Extrait source:
● ● ● ● ●
PRETRES DIOCESAINS ET RELIGIEUX, ENRACINES DANS l’AMOUR DU CHRIST QUI CONSTRUIT SON EGLISE AVEC NOUS,
APPELES A UNE VOCATION MERVEILLEUSE PAR UNE PREVENANCE PARTICULIERE . DU SEIGNEUR,
NOUS SOMMES RICHES DES DONS DE DIEU, QUI NOUS ENGAGENT A UNE FAÇON DE VIVRE PARTICULIERE :
1/ Prêtres diocésains et religieux, nous vivons le CELIBAT proposé par l’Eglise
Religieux, nous avons choisi ce célibat comme expression forte de notre attachement total au Christ Seigneur.
Le prêtre diocésain l’a choisi comme façon d’appartenir tout entier au Christ-Pasteur de son Eglise.
Célibat sacerdotal, imposé par l’Eglise en raison de multiples convenances avec le sacerdoce ou la chasteté religieuse reconnue par l’Eglise comme condition de la vie religieuse, nous vivons tous le célibat par amour pour le Seigneur et selon Lui.
Le célibat n’est pas facile à vivre. A notre époque, beaucoup de chrétiens ne le comprennent pas, il est même mis en question par des prêtres. Ce célibat "se vit bien", grâce au dynamisme spirituel qui anime nos vies totalement consacrées au Seigneur, et grâce aussi à la vie fraternelle qui nous soutient. Il purifie notre amour et le rend universel ; par lui, nous témoignons de l’amour du Christ envers tout homme présent sur notre chemin, si nous nous laissons faire.
● ● ● ● ●
Enregistrements fournis:
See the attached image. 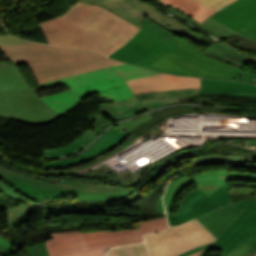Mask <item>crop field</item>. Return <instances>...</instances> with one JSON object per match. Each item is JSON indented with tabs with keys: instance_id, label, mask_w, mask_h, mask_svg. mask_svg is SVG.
● ● ● ● ●
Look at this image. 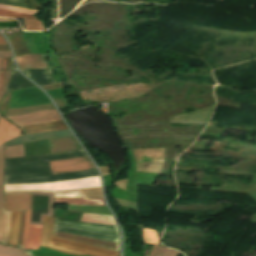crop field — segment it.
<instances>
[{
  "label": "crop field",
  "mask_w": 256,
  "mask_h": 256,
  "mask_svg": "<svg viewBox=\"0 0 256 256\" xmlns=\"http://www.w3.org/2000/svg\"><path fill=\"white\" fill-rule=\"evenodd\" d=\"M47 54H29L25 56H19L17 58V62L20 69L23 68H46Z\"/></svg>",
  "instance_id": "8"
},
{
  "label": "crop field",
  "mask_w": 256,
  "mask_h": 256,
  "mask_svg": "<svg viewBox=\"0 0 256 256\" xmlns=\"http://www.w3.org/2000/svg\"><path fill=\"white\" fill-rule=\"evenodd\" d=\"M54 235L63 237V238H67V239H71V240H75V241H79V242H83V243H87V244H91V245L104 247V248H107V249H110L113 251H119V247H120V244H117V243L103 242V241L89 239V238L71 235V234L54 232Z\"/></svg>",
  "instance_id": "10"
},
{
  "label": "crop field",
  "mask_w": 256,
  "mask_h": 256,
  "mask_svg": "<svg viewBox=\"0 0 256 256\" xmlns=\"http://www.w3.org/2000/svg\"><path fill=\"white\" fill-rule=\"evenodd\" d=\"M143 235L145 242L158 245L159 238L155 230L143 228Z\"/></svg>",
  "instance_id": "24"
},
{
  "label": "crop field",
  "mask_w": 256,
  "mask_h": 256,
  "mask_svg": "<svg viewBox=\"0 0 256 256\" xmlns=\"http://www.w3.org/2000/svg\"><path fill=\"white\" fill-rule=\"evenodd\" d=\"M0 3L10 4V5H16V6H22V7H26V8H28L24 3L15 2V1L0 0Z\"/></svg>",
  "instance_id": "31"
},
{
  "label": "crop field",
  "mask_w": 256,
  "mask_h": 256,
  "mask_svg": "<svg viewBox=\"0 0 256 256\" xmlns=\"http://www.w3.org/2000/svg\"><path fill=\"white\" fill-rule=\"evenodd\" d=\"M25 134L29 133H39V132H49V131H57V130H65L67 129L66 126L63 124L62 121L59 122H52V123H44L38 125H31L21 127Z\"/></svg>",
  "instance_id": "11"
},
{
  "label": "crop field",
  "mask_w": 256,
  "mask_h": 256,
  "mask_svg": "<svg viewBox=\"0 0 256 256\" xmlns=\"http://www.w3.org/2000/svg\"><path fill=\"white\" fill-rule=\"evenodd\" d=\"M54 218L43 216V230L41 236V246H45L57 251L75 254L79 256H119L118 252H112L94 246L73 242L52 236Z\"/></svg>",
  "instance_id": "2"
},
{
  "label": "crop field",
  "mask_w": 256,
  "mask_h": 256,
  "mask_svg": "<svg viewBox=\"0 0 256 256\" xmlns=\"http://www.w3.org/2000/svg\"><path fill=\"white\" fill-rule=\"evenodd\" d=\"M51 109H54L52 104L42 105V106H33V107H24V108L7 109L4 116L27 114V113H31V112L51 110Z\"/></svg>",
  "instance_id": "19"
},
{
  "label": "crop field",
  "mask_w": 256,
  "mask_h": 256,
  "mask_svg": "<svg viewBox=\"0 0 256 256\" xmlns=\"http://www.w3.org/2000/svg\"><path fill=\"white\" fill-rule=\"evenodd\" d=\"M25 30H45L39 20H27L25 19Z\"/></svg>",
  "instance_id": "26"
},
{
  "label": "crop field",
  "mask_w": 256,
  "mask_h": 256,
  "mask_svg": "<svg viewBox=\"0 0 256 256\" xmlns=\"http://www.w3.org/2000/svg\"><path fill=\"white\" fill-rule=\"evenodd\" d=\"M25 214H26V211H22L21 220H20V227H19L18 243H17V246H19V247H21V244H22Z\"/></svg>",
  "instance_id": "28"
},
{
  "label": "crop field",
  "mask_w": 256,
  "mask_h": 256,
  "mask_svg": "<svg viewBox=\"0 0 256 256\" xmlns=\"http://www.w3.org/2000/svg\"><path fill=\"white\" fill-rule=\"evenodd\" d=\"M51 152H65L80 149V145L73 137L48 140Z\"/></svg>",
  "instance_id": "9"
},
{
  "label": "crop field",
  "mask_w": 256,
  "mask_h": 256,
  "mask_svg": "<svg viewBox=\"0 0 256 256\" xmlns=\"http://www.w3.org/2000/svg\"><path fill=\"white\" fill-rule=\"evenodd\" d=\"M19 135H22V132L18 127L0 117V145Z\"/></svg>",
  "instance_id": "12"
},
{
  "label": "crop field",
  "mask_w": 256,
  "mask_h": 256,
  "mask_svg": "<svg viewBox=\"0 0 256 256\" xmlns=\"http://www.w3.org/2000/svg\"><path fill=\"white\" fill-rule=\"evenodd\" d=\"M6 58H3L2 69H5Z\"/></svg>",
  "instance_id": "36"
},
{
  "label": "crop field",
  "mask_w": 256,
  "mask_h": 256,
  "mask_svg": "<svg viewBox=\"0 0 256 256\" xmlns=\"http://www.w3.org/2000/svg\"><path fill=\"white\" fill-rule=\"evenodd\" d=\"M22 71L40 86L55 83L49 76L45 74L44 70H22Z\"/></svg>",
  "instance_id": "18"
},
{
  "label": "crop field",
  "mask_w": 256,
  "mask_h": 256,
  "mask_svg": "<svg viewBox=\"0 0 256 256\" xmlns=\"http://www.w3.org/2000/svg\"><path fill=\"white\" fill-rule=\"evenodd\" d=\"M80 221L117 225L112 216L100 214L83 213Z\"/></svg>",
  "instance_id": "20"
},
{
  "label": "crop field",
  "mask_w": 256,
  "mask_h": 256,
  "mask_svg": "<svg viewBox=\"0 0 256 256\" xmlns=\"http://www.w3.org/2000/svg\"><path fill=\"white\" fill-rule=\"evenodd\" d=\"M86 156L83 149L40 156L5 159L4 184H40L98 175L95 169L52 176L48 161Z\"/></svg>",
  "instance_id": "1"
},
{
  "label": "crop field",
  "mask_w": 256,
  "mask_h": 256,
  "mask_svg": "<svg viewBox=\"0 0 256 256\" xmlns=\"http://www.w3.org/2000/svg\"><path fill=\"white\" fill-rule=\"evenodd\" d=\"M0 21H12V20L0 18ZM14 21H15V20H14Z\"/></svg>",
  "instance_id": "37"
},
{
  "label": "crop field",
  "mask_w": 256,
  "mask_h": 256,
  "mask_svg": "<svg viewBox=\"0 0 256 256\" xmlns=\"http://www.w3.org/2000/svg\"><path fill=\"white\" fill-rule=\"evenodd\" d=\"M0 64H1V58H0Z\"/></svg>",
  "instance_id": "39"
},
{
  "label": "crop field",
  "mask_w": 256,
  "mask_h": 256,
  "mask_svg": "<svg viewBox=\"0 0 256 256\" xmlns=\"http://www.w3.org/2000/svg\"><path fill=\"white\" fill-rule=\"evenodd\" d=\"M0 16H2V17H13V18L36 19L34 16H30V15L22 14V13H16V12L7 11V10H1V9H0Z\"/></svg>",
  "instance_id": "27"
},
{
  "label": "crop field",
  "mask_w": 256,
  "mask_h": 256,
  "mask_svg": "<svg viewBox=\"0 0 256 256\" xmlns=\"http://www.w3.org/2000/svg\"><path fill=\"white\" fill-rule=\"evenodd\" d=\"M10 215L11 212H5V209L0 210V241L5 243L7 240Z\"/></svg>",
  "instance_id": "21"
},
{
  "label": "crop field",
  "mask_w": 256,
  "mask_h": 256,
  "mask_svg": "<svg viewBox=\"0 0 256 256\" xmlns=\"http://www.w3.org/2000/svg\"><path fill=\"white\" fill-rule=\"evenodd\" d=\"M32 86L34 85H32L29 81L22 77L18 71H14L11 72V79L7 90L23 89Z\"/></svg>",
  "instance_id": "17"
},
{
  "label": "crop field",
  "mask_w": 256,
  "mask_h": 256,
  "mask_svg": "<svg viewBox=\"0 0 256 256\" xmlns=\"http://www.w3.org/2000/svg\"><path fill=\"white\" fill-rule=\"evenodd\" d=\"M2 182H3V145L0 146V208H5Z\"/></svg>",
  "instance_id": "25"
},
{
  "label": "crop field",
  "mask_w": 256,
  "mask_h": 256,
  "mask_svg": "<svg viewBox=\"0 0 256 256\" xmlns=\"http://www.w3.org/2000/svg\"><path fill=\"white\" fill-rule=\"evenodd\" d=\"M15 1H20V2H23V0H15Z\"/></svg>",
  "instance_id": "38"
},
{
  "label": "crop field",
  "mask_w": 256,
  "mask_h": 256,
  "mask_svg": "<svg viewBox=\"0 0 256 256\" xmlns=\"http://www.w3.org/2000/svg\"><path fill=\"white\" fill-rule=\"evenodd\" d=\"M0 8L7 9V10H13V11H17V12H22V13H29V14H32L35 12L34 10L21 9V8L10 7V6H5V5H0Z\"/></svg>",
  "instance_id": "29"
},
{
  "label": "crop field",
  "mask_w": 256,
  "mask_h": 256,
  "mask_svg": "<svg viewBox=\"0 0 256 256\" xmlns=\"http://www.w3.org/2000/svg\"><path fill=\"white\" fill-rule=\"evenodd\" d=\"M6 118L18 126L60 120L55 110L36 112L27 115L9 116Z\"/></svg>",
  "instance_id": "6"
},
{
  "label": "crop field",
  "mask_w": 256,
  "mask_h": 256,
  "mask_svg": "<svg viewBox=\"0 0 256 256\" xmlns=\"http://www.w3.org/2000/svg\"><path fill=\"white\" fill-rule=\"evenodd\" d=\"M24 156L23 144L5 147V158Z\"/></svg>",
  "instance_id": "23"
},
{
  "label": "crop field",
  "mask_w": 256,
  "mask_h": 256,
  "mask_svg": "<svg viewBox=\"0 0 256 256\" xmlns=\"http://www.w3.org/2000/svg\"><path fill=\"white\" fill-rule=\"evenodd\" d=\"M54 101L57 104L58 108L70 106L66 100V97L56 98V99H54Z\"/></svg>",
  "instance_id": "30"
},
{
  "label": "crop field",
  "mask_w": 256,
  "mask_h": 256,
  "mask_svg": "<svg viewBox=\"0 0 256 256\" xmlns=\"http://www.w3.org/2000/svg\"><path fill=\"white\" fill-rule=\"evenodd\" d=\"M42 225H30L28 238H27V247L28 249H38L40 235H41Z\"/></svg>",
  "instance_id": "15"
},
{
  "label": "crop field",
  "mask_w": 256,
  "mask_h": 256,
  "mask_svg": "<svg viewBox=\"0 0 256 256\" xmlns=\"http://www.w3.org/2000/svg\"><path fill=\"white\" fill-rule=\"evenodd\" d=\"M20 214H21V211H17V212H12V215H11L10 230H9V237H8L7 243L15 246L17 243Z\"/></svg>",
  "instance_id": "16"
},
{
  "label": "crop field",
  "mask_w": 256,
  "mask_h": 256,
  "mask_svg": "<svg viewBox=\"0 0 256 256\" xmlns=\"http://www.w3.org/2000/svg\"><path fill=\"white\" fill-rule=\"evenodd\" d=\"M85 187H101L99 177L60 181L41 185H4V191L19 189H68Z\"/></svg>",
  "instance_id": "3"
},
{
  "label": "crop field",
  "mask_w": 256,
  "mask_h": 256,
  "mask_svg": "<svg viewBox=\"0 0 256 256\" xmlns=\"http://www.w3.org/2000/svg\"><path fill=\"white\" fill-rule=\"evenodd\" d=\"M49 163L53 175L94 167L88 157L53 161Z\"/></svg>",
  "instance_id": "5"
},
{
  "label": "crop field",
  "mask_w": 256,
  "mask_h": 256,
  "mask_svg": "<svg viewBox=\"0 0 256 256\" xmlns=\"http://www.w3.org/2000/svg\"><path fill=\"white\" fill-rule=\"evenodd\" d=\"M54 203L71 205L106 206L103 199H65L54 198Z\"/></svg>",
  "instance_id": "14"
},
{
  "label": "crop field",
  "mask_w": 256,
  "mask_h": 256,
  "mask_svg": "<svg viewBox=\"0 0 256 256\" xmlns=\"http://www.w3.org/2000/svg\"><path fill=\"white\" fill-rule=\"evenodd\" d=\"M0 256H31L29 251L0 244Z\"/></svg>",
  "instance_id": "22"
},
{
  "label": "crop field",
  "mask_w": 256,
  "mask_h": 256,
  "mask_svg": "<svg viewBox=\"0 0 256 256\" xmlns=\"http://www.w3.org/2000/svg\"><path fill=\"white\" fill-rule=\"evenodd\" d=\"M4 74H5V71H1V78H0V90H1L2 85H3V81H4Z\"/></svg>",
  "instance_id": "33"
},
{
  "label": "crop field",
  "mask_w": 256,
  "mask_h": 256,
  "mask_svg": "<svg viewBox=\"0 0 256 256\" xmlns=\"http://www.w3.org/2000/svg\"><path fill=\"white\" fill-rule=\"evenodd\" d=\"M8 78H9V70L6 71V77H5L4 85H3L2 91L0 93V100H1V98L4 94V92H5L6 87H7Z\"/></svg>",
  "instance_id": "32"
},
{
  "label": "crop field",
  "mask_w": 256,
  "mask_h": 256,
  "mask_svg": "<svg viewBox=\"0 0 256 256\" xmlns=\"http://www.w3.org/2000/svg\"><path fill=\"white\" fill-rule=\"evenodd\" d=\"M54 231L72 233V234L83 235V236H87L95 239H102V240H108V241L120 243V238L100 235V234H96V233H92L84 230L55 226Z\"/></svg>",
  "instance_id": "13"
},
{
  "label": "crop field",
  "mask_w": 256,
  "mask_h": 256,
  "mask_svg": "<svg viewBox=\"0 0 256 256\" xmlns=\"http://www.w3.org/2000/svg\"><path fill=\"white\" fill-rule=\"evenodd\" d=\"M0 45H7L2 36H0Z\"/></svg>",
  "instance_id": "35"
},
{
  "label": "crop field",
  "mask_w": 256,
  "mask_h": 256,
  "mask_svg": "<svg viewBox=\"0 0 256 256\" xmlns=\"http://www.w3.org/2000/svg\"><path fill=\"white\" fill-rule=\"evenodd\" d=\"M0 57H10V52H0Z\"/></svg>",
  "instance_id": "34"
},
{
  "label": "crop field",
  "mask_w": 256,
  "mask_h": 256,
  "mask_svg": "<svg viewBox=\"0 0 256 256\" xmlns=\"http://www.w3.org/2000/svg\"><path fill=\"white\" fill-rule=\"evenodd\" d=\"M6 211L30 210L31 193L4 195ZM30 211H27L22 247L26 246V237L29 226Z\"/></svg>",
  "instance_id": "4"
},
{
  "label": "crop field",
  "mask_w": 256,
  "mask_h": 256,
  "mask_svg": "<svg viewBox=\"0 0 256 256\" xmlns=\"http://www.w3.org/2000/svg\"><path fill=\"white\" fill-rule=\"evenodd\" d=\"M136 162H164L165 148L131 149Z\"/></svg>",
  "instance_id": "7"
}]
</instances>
● ● ● ● ●
Consigne A: D'après l'extrait sur le célibat, qu'est-ce qui, avec le dynamisme spirituel, permet à ce célibat de « se vivre bien » ?
Consigne B: Poursuivez l'extrait sur le célibat des prêtres et des religieux après sa dernière phrase.

Réponse attendue A: La vie fraternelle qui soutient ceux qui le vivent.

Réponse attendue B:
Deux urgences : le temps n’est-il pas venu pour nous de dire davantage de paroles positives sur notre célibat ?
Pour parer aux frustrations et devenir plus sensible à l’Esprit de Dieu, la formation au célibat, à l’affectivité, à la solitude devient plus indispensable que jamais.
2/ Prêtres diocésains et religieux, nous vivons une certaine SOLITUDE
Solitude inhérente à nos vocations qui ne suivent pas le chemin commun des hommes, vocations d’hommes "mis à part d’entre les humains par le Christ", à la suite des Apôtres. Solitude, rançon d’appartenance et pleine de richesses spirituelles et humaines, et pourtant ressentie parfois comme pesante, surtout par les 50-60 ans, davantage par les prêtres diocésains, à cause de l’isolement du presbytère.
D’où l’importance du soutien fraternel de frères-prêtres ou de frères-religieux et celui des collaborateurs laïcs associés à la Mission.
3/ Prêtres diocésains et religieux, nos vies sont ordonnées au service de Dieu, par le TRAVAIL APOSTOLIQUE
Tout chrétien s’enracine dans l’Eucharistie, source et sommet de sa vie. Ce sacrement de la communauté ecclésiale, présidé par le prêtre manifeste l’importance de son ministère comme service, autour duquel toute sa vie peut être centrée.
Le prêtre diocésain est ordonné à une vie de pasteur, au milieu d’un peuple précis, dans un terroir donné, ministère souvent paroissial. Beaucoup de religieux participent aux mêmes tâches.
Or ce ministère se fait plus lourd : à cause de l’âge avancé de beaucoup de prêtres, à cause du cumul de paroisses, surtout à la campagne, à cause de la demande : actes cultuels, déplacements, animations nombreuses, charges administratives, besoins divers des groupements et mouvements, à cause de la mentalité libertaire et ignorante des jeunes et des enfants...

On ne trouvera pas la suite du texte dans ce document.